Blood-pressure response to moderate sodium restriction and to potassium supplementation in mild essential hypertension.


To determine whether moderate restriction of dietary sodium content or supplementation of potassium intake reduces blood-pressure in patients with mild essential hypertension, twelve patients were put on three different diets--a control diet (180 mmol sodium/day), a sodium restricted diet (80 mmol/day). Each diet was taken for at least 4 weeks and the sequence of the regimens was randomised. At the completion of each regimen intra-arterial pressure was recorded continuously, and vasoactive hormones were measured hourly, for 24 h, under standardised conditions, in hospital.

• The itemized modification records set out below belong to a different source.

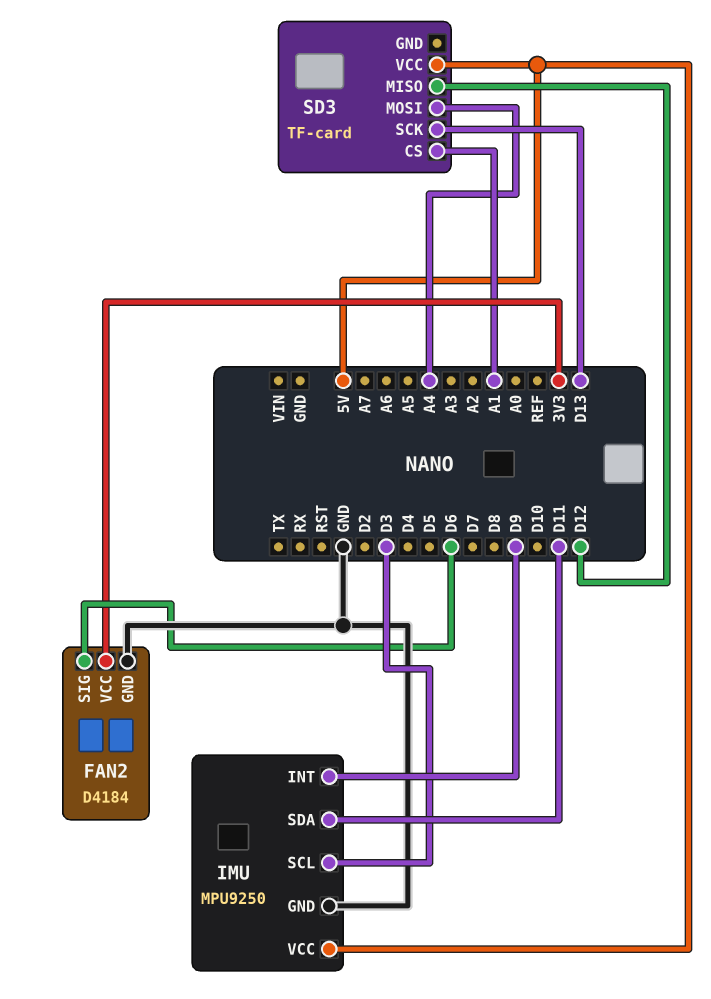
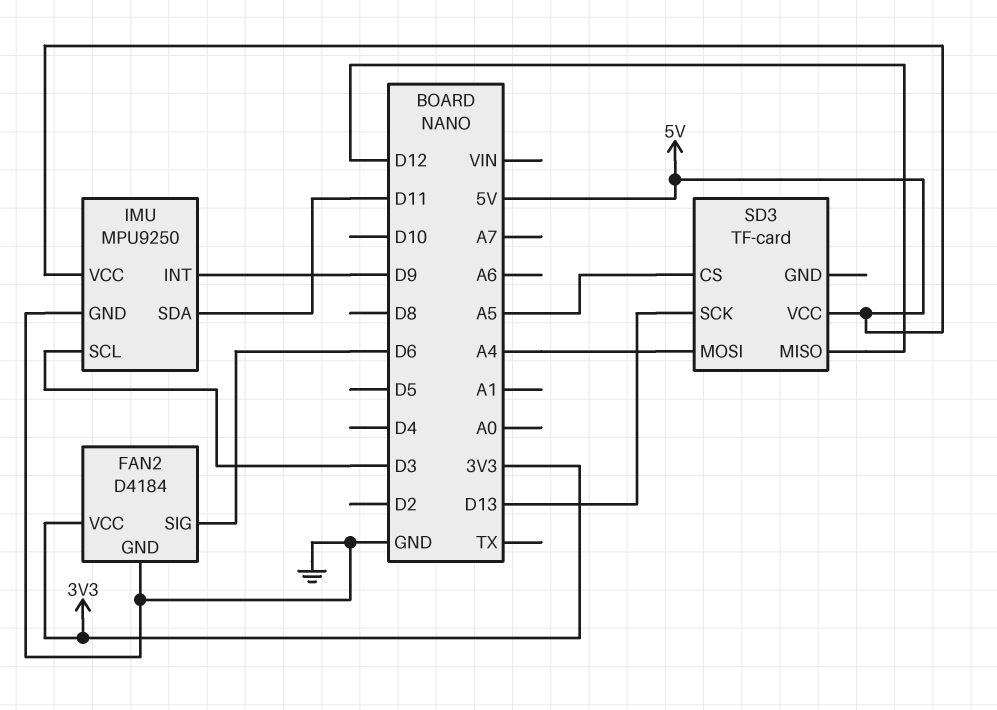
SD3 pin CS: A1 -> A5

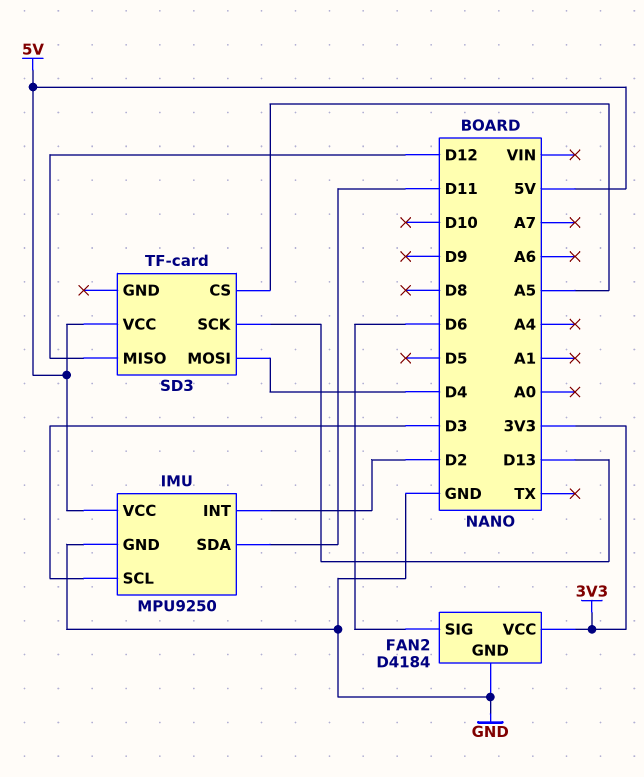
IMU pin INT: D9 -> D2
SD3 pin MOSI: A4 -> D4

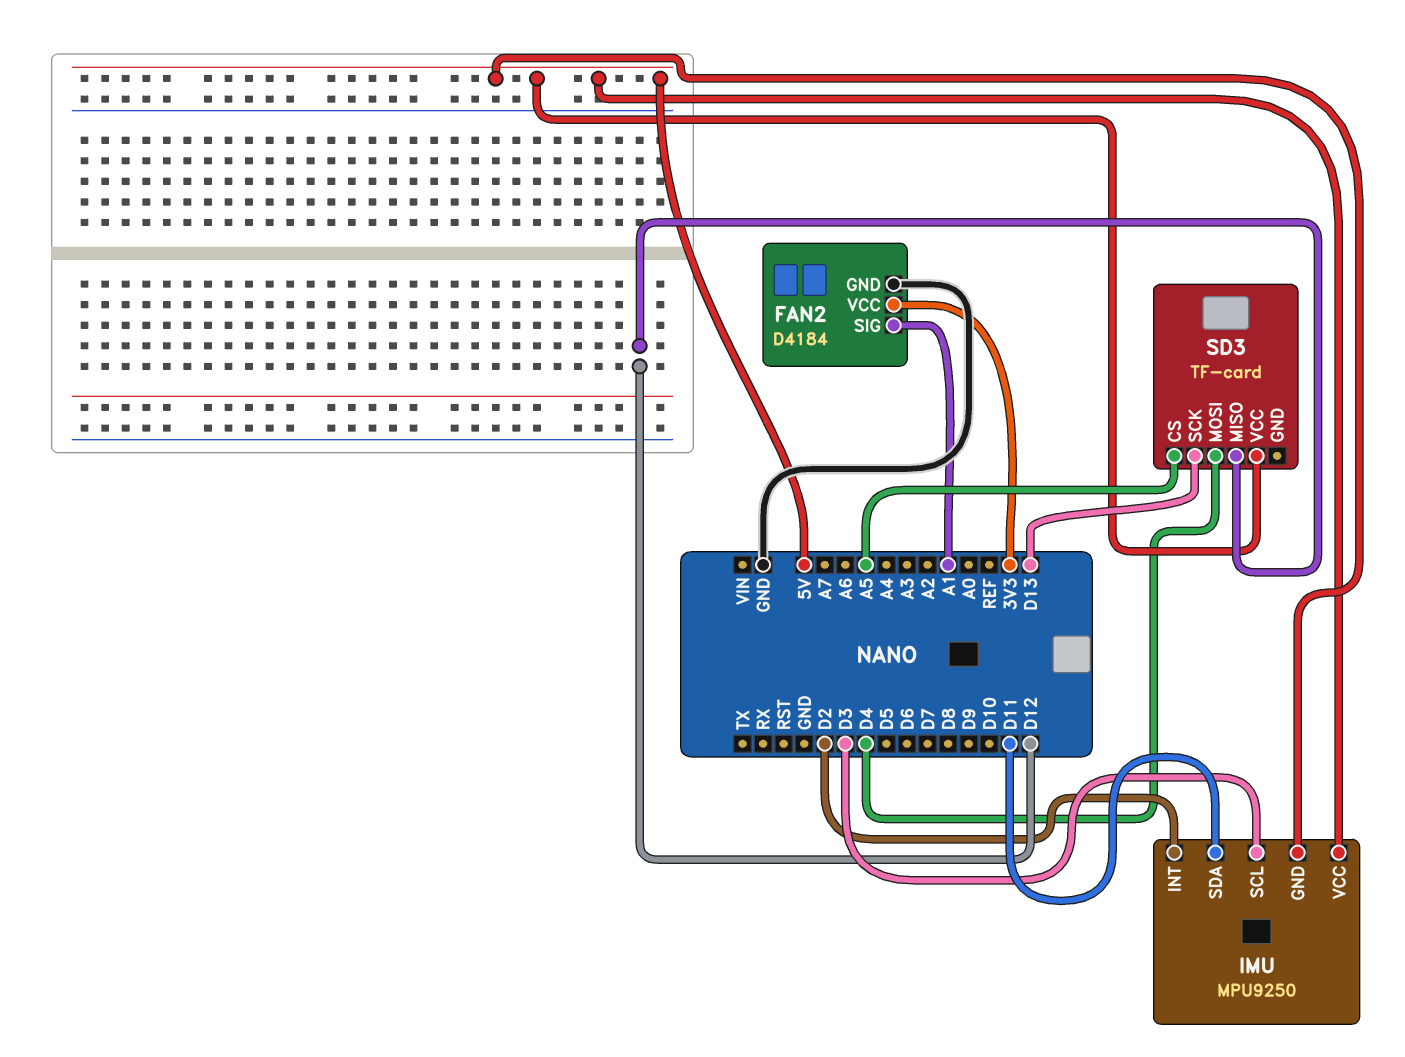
FAN2 pin SIG: D6 -> A1
IMU pin GND: GND -> 5V

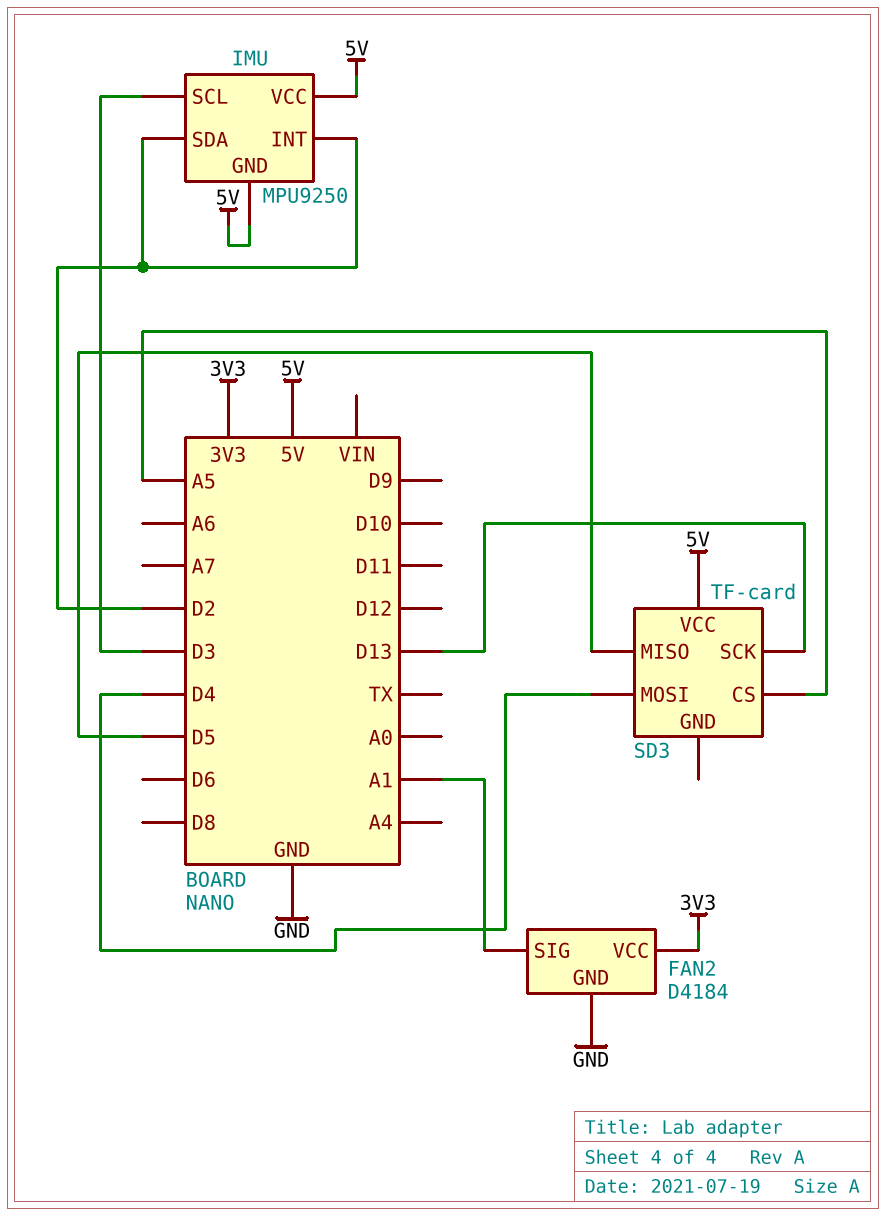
IMU pin SDA: D11 -> D2
SD3 pin MISO: D12 -> D5

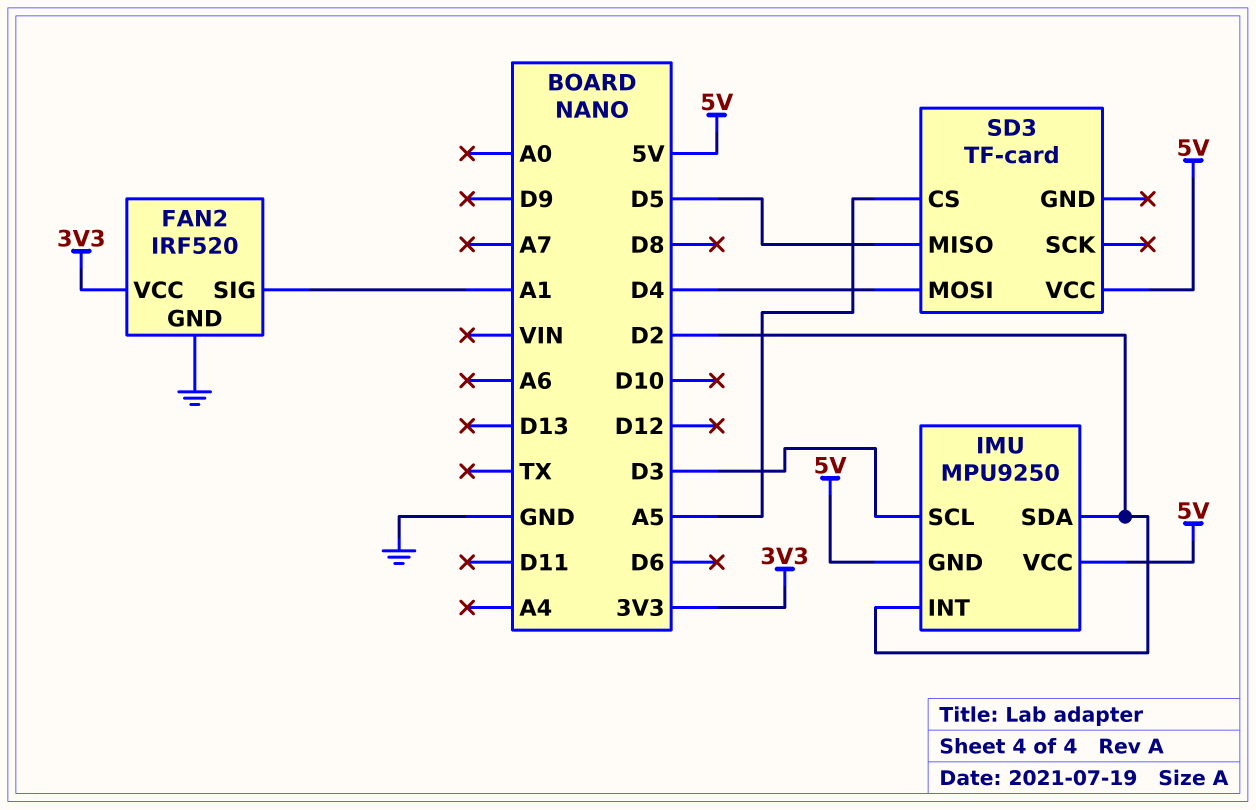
FAN2: D4184 -> IRF520
SD3 pin SCK: D13 -> none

Compared with the control diet, sodium restriction was associated with lower blood-pressure readings in seven patients, higher levels in five, and an overall reduction in mean pressures of only 4.0/3.0 mm Hg (not significant). Individual differences in blood-pressure between these two diets correlated closely with concomitant differences in plasma renin activity (r = 0.75). Potassium supplementation also resulted in variable changes in arterial pressure, and the mean difference in pressure recordings (0.1/0.8 mm Hg) was insignificant. The results show that moderate restriction of sodium intake or supplementation of dietary potassium has variable effects on arterial pressure in individuals with mild essential hypertension, and that overall the blood-pressure changes induced are very small. Responsiveness of the renin-angiotensin system may limit the fall in blood-pressure induced by sodium restriction.